El baktus, avergonzado, pidió disculpas a Oguba y volvió a meterla en la bolsa del inventario antes de consultar el mapa y descubrir lo que había ocurrido.

—Hemos llegado a la comarca de la Noche Caprichosa —explicó—. Siempre me he preguntado por qué se llamaba así, pero acabo de salir de dudas —fijó un rumbo en el mapa, tomó como referencia una pequeña colina que se divisaba en el Oeste y echó a andar—. Será mejor que sigamos antes de que vuelva a ocurrir.

Volvió a ocurrir cuando apenas habían caminado dos pasos. Esta vez no hubo pánico, sólo una leve desorientación, y se sintieron mucho más tranquilos cuando, al mirar hacia arriba, i comprobaron que las estrellas brillaban en el cielo. Continuaron andando en la dirección que había marcado Rob, y en un periodo de veinte minutos el día siguió varias veces a la noche.

Era tan extraño lo que sucedía en aquel lugar que el contacto con la realidad se disipó por completo, dejándoles una única certeza: se habían perdido. Volvieron a encontrarse cuando el sol iluminó la colina, pero la oscuridad les sorprendió de nuevo, esta vez con consecuencias notables. A pesar de que seguían un camino llano y sin desniveles, Rob perdió el equilibrio y cayó rodando por un terraplén, seguido por sus tres amigos.

—¡Ouch! —se quejó Naj cuando algo duro parecido a una pared interrumpió dolorosamente su descenso—. ¿Qué florecillas silvestres ha pasado?

Rob sacudió la cabeza para despejarse. Estaba tumbado bocabajo sobre una superficie de metal en forma de rejilla y no se atrevía a moverse demasiado por si acaso volvía a caerse.

—Creo que hemos caído por un barranco que permanecía camuflado por el paisaje.

—Menudo guía. ¿No te diste cuenta?

—¡Cómo iba a darme cuenta! Caminar por aquí es como ir parpadeando todo el rato. No hay forma de hacerse una composición de lugar en condic…

Rob interrumpió su discurso cuando varios litros de agua cayeron sobre su cuerpo.

—¡Chist…! ¡Queremos dormir!

—¡Gamberros! ¡Id a gritar a vuestra casa!

Entonces se hizo de día y Rob pudo comprobar que la rejilla donde se encontraba tumbado era una alcantarilla por la que se filtraba el agua que habían arrojado sobre él.
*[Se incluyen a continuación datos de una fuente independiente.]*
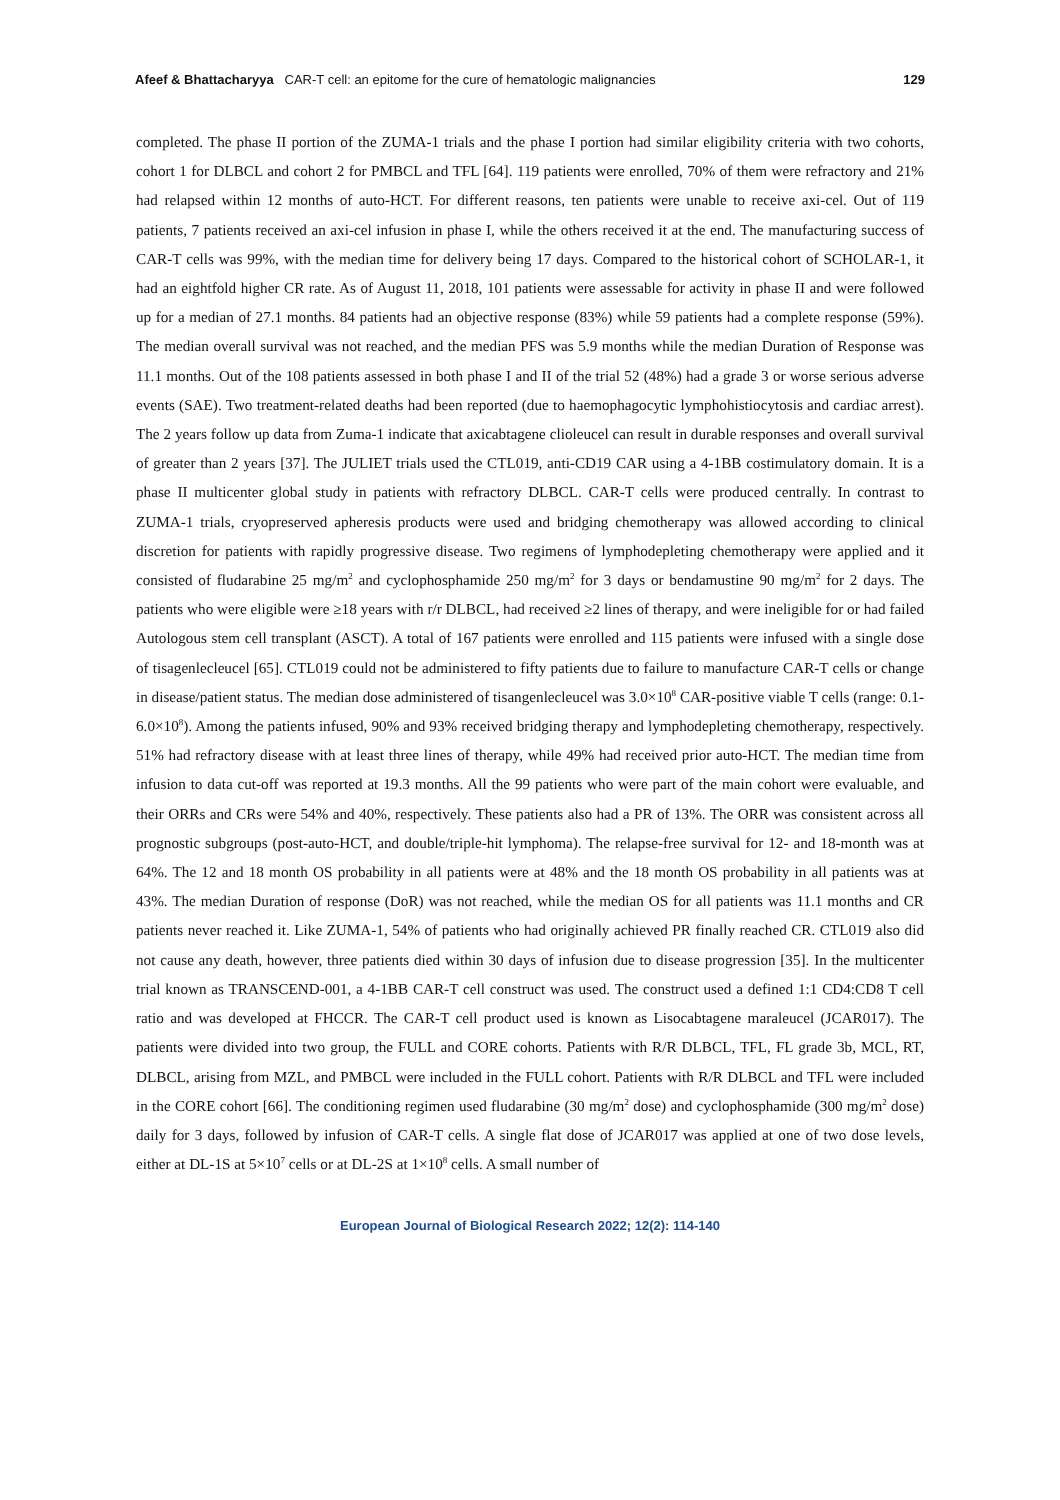Afeef & Bhattacharyya CAR-T cell: an epitome for the cure of hematologic malignancies
129
completed. The phase II portion of the ZUMA-1 trials and the phase I portion had similar eligibility criteria with two cohorts, cohort 1 for DLBCL and cohort 2 for PMBCL and TFL [64]. 119 patients were enrolled, 70% of them were refractory and 21% had relapsed within 12 months of auto-HCT. For different reasons, ten patients were unable to receive axi-cel. Out of 119 patients, 7 patients received an axi-cel infusion in phase I, while the others received it at the end. The manufacturing success of CAR-T cells was 99%, with the median time for delivery being 17 days. Compared to the historical cohort of SCHOLAR-1, it had an eightfold higher CR rate. As of August 11, 2018, 101 patients were assessable for activity in phase II and were followed up for a median of 27.1 months. 84 patients had an objective response (83%) while 59 patients had a complete response (59%). The median overall survival was not reached, and the median PFS was 5.9 months while the median Duration of Response was 11.1 months. Out of the 108 patients assessed in both phase I and II of the trial 52 (48%) had a grade 3 or worse serious adverse events (SAE). Two treatment-related deaths had been reported (due to haemophagocytic lymphohistiocytosis and cardiac arrest). The 2 years follow up data from Zuma-1 indicate that axicabtagene clioleucel can result in durable responses and overall survival of greater than 2 years [37]. The JULIET trials used the CTL019, anti-CD19 CAR using a 4-1BB costimulatory domain. It is a phase II multicenter global study in patients with refractory DLBCL. CAR-T cells were produced centrally. In contrast to ZUMA-1 trials, cryopreserved apheresis products were used and bridging chemotherapy was allowed according to clinical discretion for patients with rapidly progressive disease. Two regimens of lymphodepleting chemotherapy were applied and it consisted of fludarabine 25 mg/m<sup>2</sup> and cyclophosphamide 250 mg/m<sup>2</sup> for 3 days or bendamustine 90 mg/m<sup>2</sup> for 2 days. The patients who were eligible were ≥18 years with r/r DLBCL, had received ≥2 lines of therapy, and were ineligible for or had failed Autologous stem cell transplant (ASCT). A total of 167 patients were enrolled and 115 patients were infused with a single dose of tisagenlecleucel [65]. CTL019 could not be administered to fifty patients due to failure to manufacture CAR-T cells or change in disease/patient status. The median dose administered of tisangenlecleucel was 3.0×10<sup>8</sup> CAR-positive viable T cells (range: 0.1-6.0×10<sup>8</sup>). Among the patients infused, 90% and 93% received bridging therapy and lymphodepleting chemotherapy, respectively. 51% had refractory disease with at least three lines of therapy, while 49% had received prior auto-HCT. The median time from infusion to data cut-off was reported at 19.3 months. All the 99 patients who were part of the main cohort were evaluable, and their ORRs and CRs were 54% and 40%, respectively. These patients also had a PR of 13%. The ORR was consistent across all prognostic subgroups (post-auto-HCT, and double/triple-hit lymphoma). The relapse-free survival for 12- and 18-month was at 64%. The 12 and 18 month OS probability in all patients were at 48% and the 18 month OS probability in all patients was at 43%. The median Duration of response (DoR) was not reached, while the median OS for all patients was 11.1 months and CR patients never reached it. Like ZUMA-1, 54% of patients who had originally achieved PR finally reached CR. CTL019 also did not cause any death, however, three patients died within 30 days of infusion due to disease progression [35]. In the multicenter trial known as TRANSCEND-001, a 4-1BB CAR-T cell construct was used. The construct used a defined 1:1 CD4:CD8 T cell ratio and was developed at FHCCR. The CAR-T cell product used is known as Lisocabtagene maraleucel (JCAR017). The patients were divided into two group, the FULL and CORE cohorts. Patients with R/R DLBCL, TFL, FL grade 3b, MCL, RT, DLBCL, arising from MZL, and PMBCL were included in the FULL cohort. Patients with R/R DLBCL and TFL were included in the CORE cohort [66]. The conditioning regimen used fludarabine (30 mg/m<sup>2</sup> dose) and cyclophosphamide (300 mg/m<sup>2</sup> dose) daily for 3 days, followed by infusion of CAR-T cells. A single flat dose of JCAR017 was applied at one of two dose levels, either at DL-1S at 5×10<sup>7</sup> cells or at DL-2S at 1×10<sup>8</sup> cells. A small number of
European Journal of Biological Research 2022; 12(2): 114-140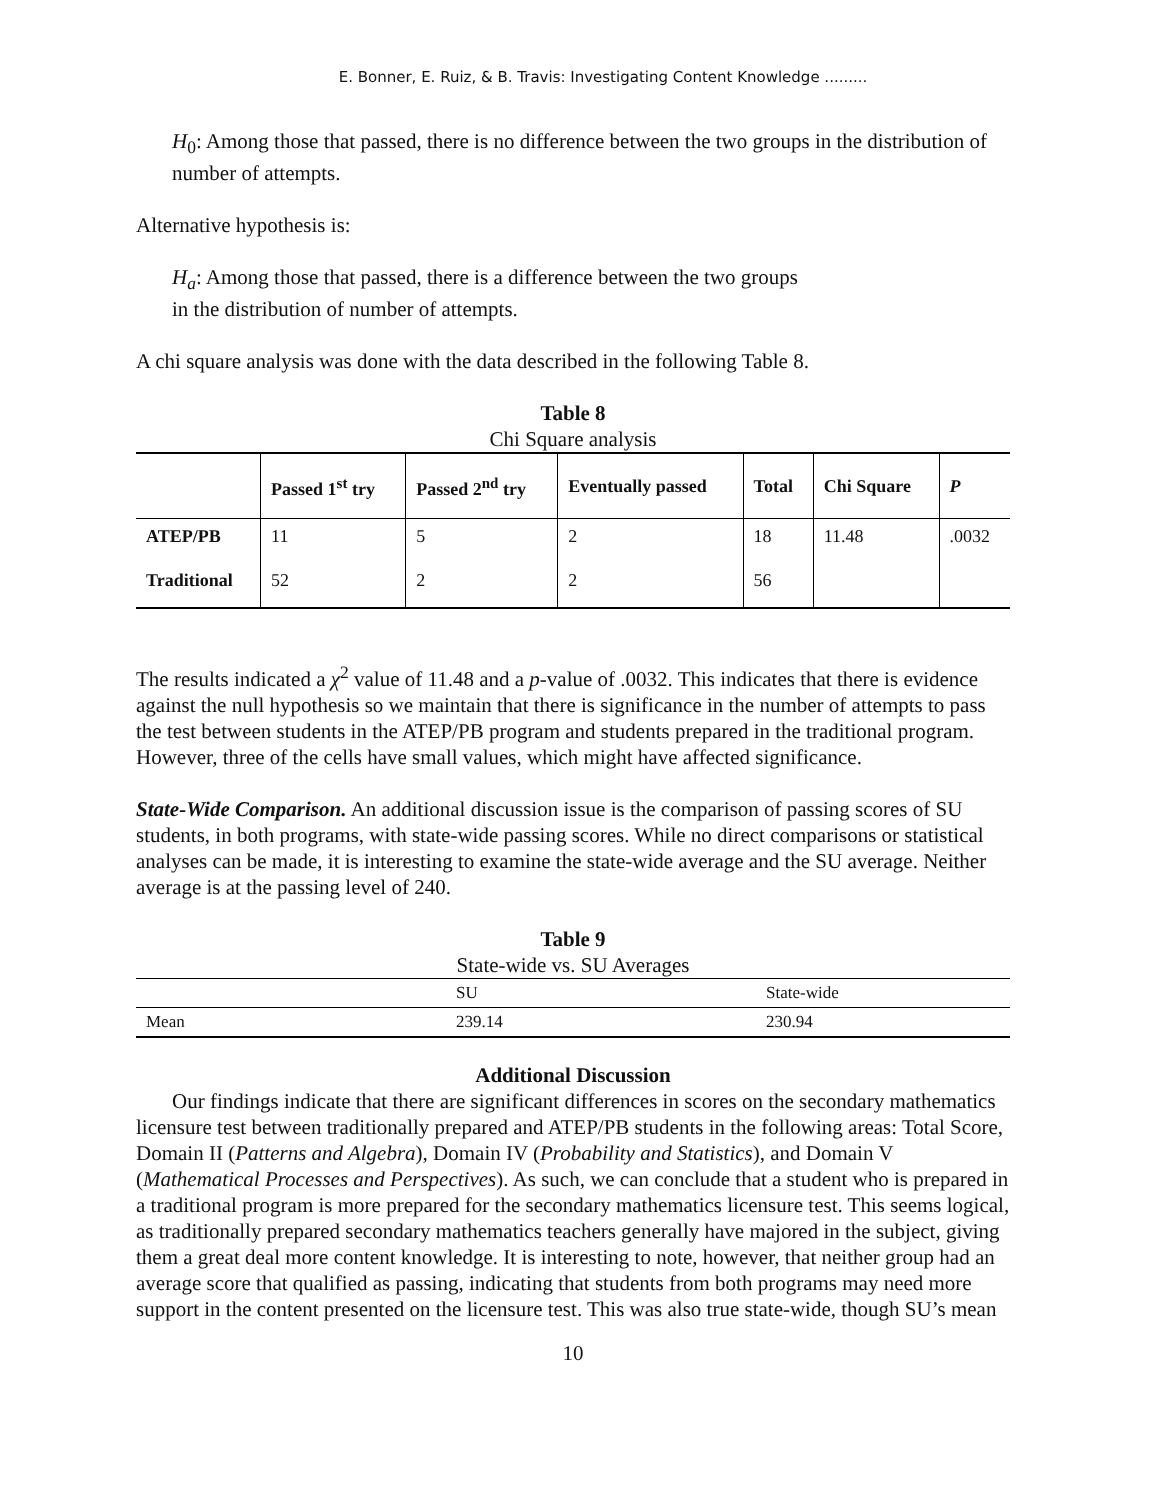E. Bonner, E. Ruiz, & B. Travis: Investigating Content Knowledge .........
H<sub>0</sub>: Among those that passed, there is no difference between the two groups in the distribution of number of attempts.
Alternative hypothesis is:
H<sub>a</sub>: Among those that passed, there is a difference between the two groups
in the distribution of number of attempts.
A chi square analysis was done with the data described in the following Table 8.
Table 8
Chi Square analysis
| | Passed 1<sup>st</sup> try | Passed 2<sup>nd</sup> try | Eventually passed | Total | Chi Square | P |
| --- | --- | --- | --- | --- | --- | --- |
| ATEP/PB | 11 | 5 | 2 | 18 | 11.48 | .0032 |
| Traditional | 52 | 2 | 2 | 56 | | |
The results indicated a χ<sup>2</sup> value of 11.48 and a p-value of .0032. This indicates that there is evidence against the null hypothesis so we maintain that there is significance in the number of attempts to pass the test between students in the ATEP/PB program and students prepared in the traditional program. However, three of the cells have small values, which might have affected significance.
State-Wide Comparison. An additional discussion issue is the comparison of passing scores of SU students, in both programs, with state-wide passing scores. While no direct comparisons or statistical analyses can be made, it is interesting to examine the state-wide average and the SU average. Neither average is at the passing level of 240.
Table 9
State-wide vs. SU Averages
| | SU | State-wide |
| Mean | 239.14 | 230.94 |
Additional Discussion
Our findings indicate that there are significant differences in scores on the secondary mathematics licensure test between traditionally prepared and ATEP/PB students in the following areas: Total Score, Domain II (Patterns and Algebra), Domain IV (Probability and Statistics), and Domain V (Mathematical Processes and Perspectives). As such, we can conclude that a student who is prepared in a traditional program is more prepared for the secondary mathematics licensure test. This seems logical, as traditionally prepared secondary mathematics teachers generally have majored in the subject, giving them a great deal more content knowledge. It is interesting to note, however, that neither group had an average score that qualified as passing, indicating that students from both programs may need more support in the content presented on the licensure test. This was also true state-wide, though SU’s mean
10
Vio a Naj a su lado, apoyado en la fachada de un edificio de piedra pintado de amarillo pálido y rematado por una techumbre de paja. Había otras casas alrededor, todas ellas de factura idéntica; y una fuente; y un par de carruajes; y en el centro de una plaza una estatua que representaba a una enorme lechuza enfrentada a un gigantesco halcón. Habían ido a parar a una ciudad oculta en el fondo del barranco. Rob buscó a Haba y la encontró dentro de la fuente, escupiendo un largo chorro de agua.

—¿Dónde estamos? —preguntó.

De pronto las puertas de todos los edificios se abrieron y una multitud inundó las calles. En apenas unos segundos la ciudad se convirtió en un torbellino de ruidosa actividad. La gente se daba los buenos días y se dirigía ordenadamente a ocupar su lugar en la vida cotidiana. El mercado se llenó de comerciantes que jaleaban sus mercancías, mientras que en los establecimientos situados en los pisos más bajos un hombre confeccionaba calzado, otro hacía pan y otros desempeñaban los más diversos oficios, desde la carpintería al diseño de botellas y la confección de cinturones y horquillas. En uno de los laterales de la plaza había un guiñol en el que unos titiriteros daban vida a las épicas hazañas de Puck el Calcetín y Lisa la Fregona ante docenas de niños que reían encantados. Mientras tanto, en la iglesia, una pareja se casaba bendecida por el párroco y todos sus familiares. La cantina estaba llena de gente que tomaba café con bollos mientras comentaba las noticias impresas en el periódico local que un joven repartidor montado en una cabra distribuía por toda la ciudad.